-- BEGIN --

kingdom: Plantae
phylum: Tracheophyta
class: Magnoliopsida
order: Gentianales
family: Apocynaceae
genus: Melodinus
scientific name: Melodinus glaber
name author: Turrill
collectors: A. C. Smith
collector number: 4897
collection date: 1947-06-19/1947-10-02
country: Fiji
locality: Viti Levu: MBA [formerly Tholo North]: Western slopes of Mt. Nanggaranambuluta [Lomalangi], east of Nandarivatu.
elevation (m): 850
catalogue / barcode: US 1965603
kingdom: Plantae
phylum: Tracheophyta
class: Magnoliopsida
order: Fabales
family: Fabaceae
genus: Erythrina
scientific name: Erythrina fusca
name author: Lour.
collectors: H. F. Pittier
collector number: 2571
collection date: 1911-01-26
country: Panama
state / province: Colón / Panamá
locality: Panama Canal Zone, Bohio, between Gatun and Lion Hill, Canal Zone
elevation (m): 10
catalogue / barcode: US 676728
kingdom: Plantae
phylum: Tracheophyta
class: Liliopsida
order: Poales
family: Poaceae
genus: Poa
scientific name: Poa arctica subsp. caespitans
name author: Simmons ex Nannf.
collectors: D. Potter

-- END --

**Objective:**
Turn every line of the listing above into a numbered list, skipping any blank lines.

**The reply:**
1. kingdom: Plantae
2. phylum: Tracheophyta
3. class: Magnoliopsida
4. order: Gentianales
5. family: Apocynaceae
6. genus: Melodinus
7. scientific name: Melodinus glaber
8. name author: Turrill
9. collectors: A. C. Smith
10. collector number: 4897
11. collection date: 1947-06-19/1947-10-02
12. country: Fiji
13. locality: Viti Levu: MBA [formerly Tholo North]: Western slopes of Mt. Nanggaranambuluta [Lomalangi], east of Nandarivatu.
14. elevation (m): 850
15. catalogue / barcode: US 1965603
16. kingdom: Plantae
17. phylum: Tracheophyta
18. class: Magnoliopsida
19. order: Fabales
20. family: Fabaceae
21. genus: Erythrina
22. scientific name: Erythrina fusca
23. name author: Lour.
24. collectors: H. F. Pittier
25. collector number: 2571
26. collection date: 1911-01-26
27. country: Panama
28. state / province: Colón / Panamá
29. locality: Panama Canal Zone, Bohio, between Gatun and Lion Hill, Canal Zone
30. elevation (m): 10
31. catalogue / barcode: US 676728
32. kingdom: Plantae
33. phylum: Tracheophyta
34. class: Liliopsida
35. order: Poales
36. family: Poaceae
37. genus: Poa
38. scientific name: Poa arctica subsp. caespitans
39. name author: Simmons ex Nannf.
40. collectors: D. Potter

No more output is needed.